Write the data out again, character for character, with no images.

• Data provided
====

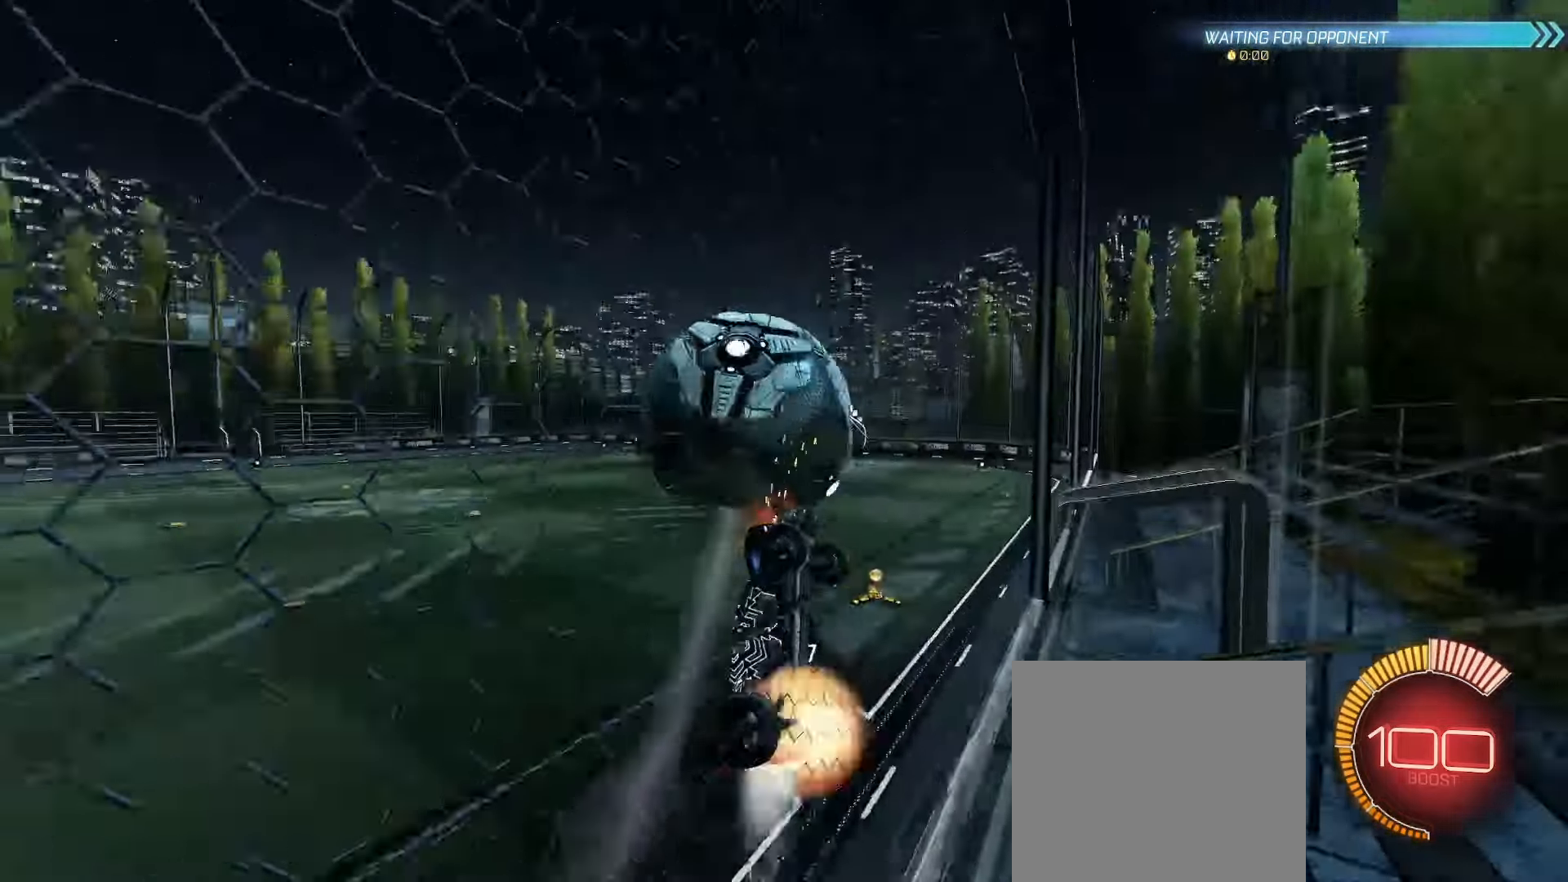
{"buttons": ["L2"], "left_stick": "down", "right_stick": "center", "events": [[67, "L2", "down"], [117, "A", "up"], [183, "left_stick", "center"], [217, "L2", "up"], [317, "B", "up"], [350, "left_stick", "down"], [483, "L2", "down"]]}
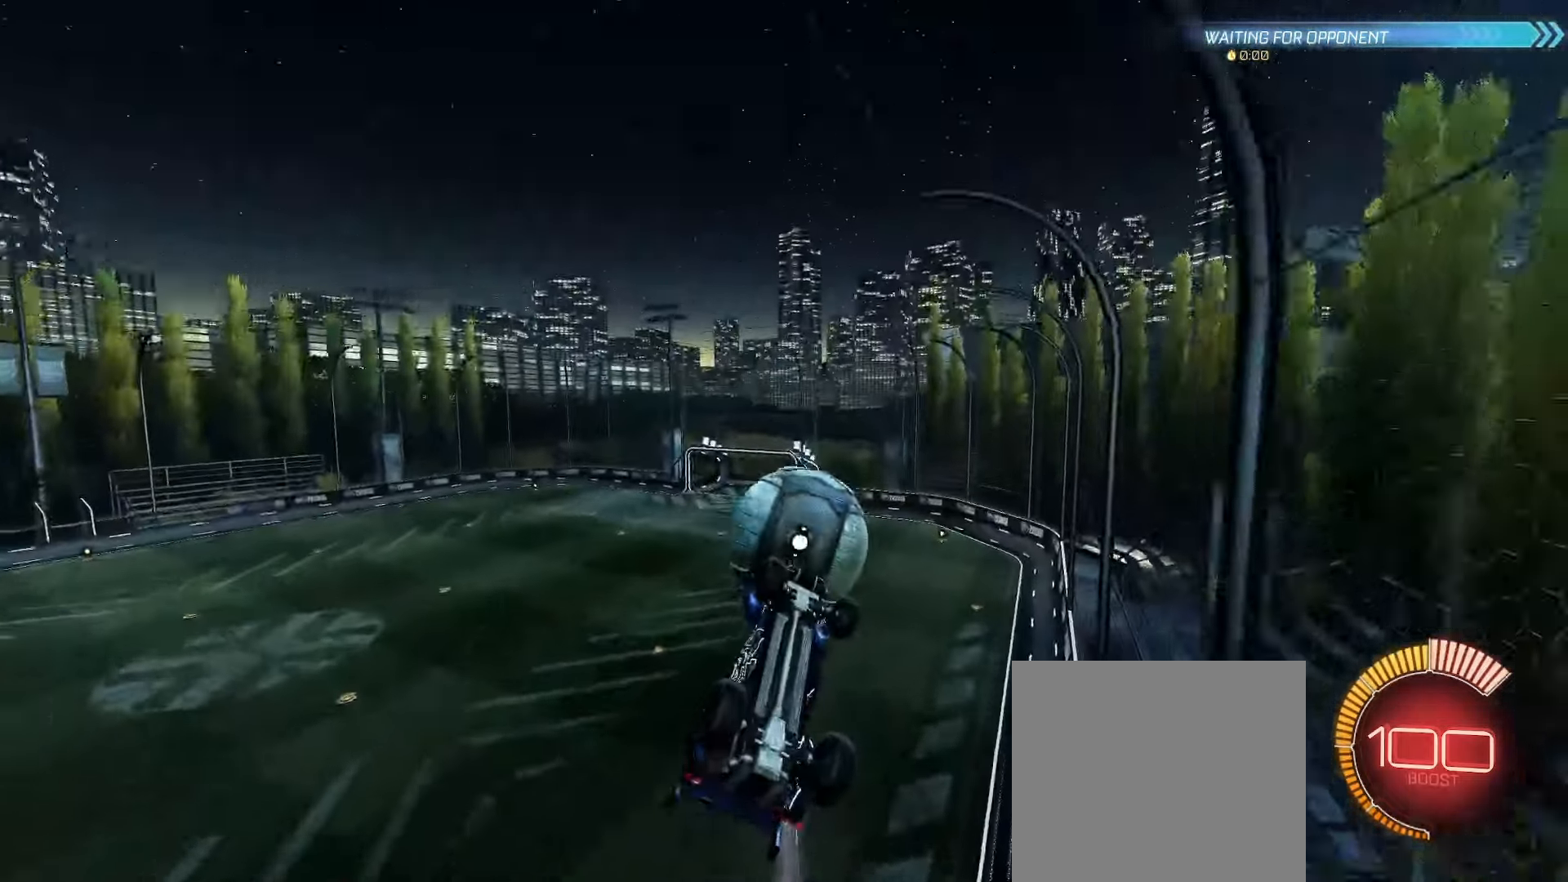
{"buttons": ["A"], "left_stick": "up", "right_stick": "center", "events": [[50, "L2", "up"], [50, "left_stick", "center"], [133, "left_stick", "down"], [283, "left_stick", "center"], [367, "left_stick", "up"], [467, "A", "down"]]}
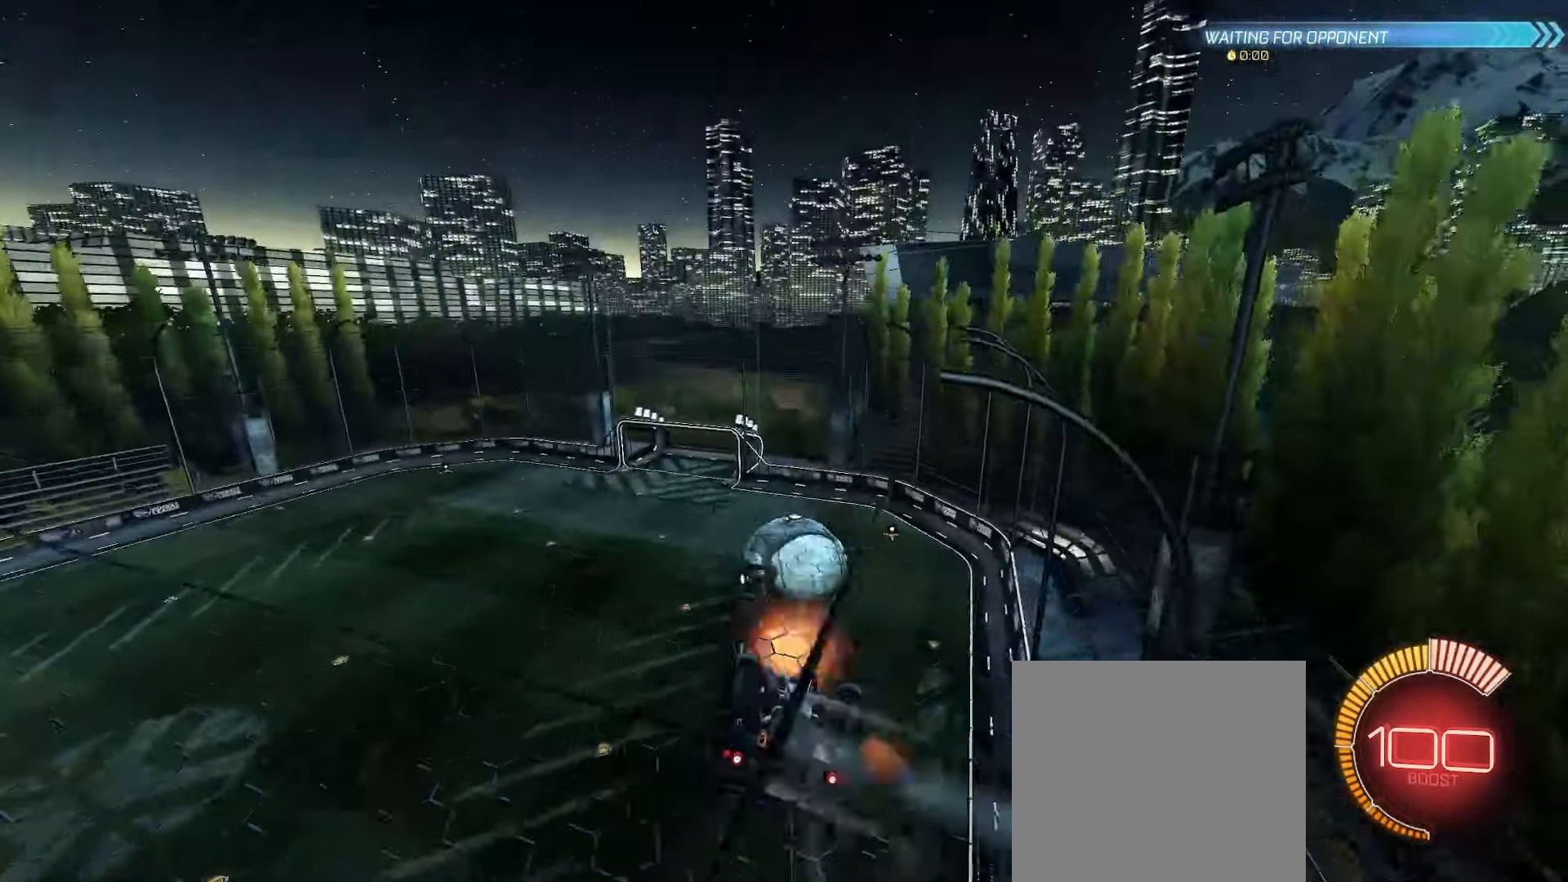
{"buttons": ["B"], "left_stick": "down", "right_stick": "center", "events": [[33, "A", "up"], [33, "left_stick", "down-left"], [367, "left_stick", "down"], [433, "B", "down"]]}
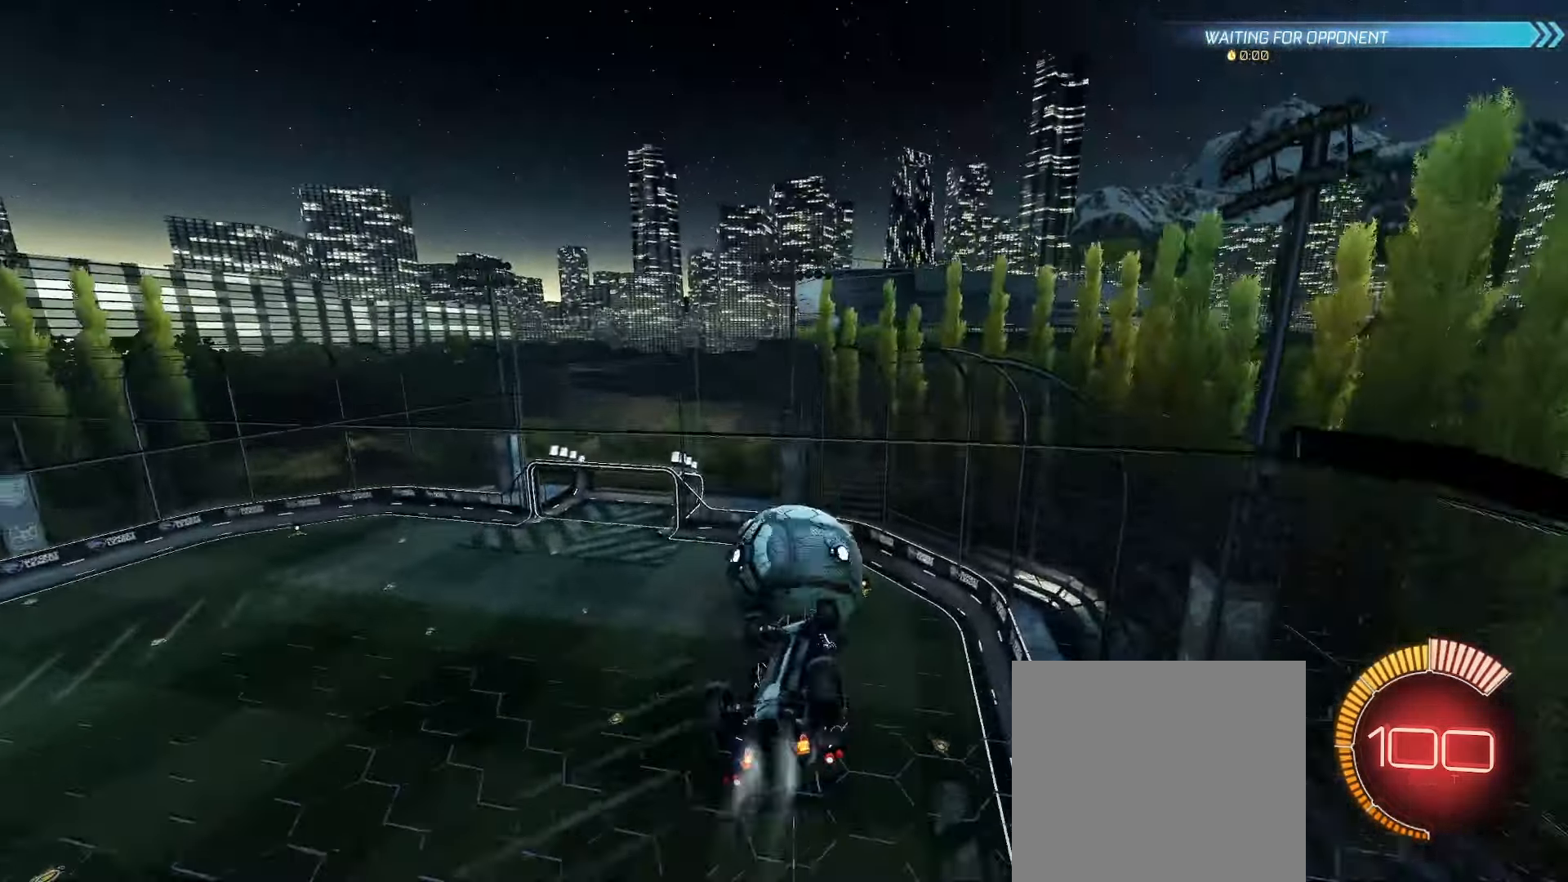
{"buttons": [], "left_stick": "center", "right_stick": "center", "events": [[200, "left_stick", "up-right"], [383, "left_stick", "center"], [450, "B", "up"]]}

====

• Solved exercise
{"buttons": ["L2"], "left_stick": "down", "right_stick": "center", "events": [[67, "L2", "down"], [117, "A", "up"], [183, "left_stick", "center"], [217, "L2", "up"], [317, "B", "up"], [350, "left_stick", "down"], [483, "L2", "down"]]}
{"buttons": ["A"], "left_stick": "up", "right_stick": "center", "events": [[50, "L2", "up"], [50, "left_stick", "center"], [133, "left_stick", "down"], [283, "left_stick", "center"], [367, "left_stick", "up"], [467, "A", "down"]]}
{"buttons": ["B"], "left_stick": "down", "right_stick": "center", "events": [[33, "A", "up"], [33, "left_stick", "down-left"], [367, "left_stick", "down"], [433, "B", "down"]]}
{"buttons": [], "left_stick": "center", "right_stick": "center", "events": [[200, "left_stick", "up-right"], [383, "left_stick", "center"], [450, "B", "up"]]}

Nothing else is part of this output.